### [WHAT IS REQUIRED]
Present the text of all the records below as a numbered list. Omit blank lines and leave out the pictures.

### [EXERCISE DATA]
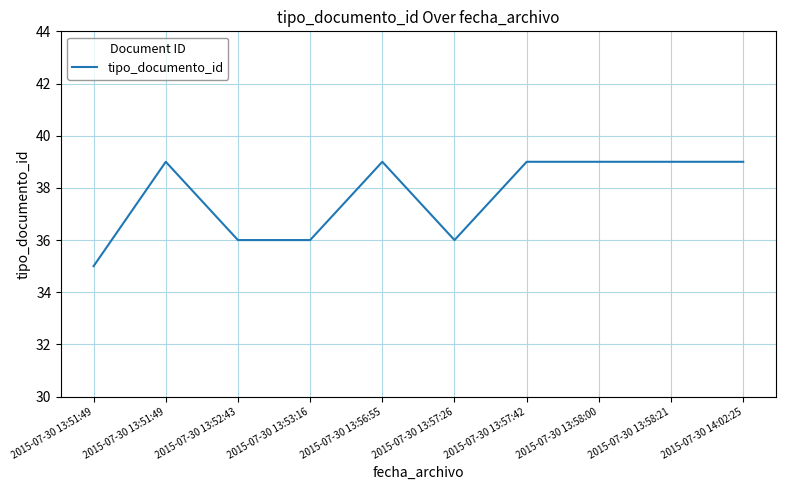

True or false: there are more than 1 points higher than both neighbors.

True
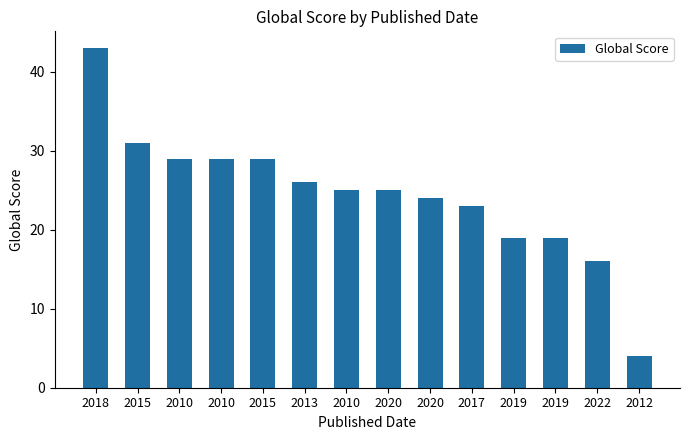

How many series are shown in this chart?

1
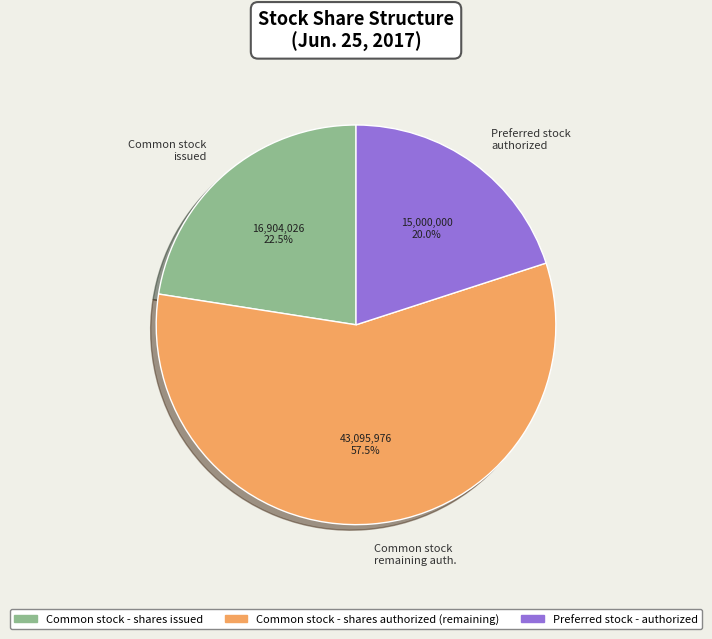

Which slice represents more than half of the pie?

Common stock - shares authorized (remaining)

### [RESULT]
1. True or false: there are more than 1 points higher than both neighbors.
2. True
3. How many series are shown in this chart?
4. 1
5. Which slice represents more than half of the pie?
6. Common stock - shares authorized (remaining)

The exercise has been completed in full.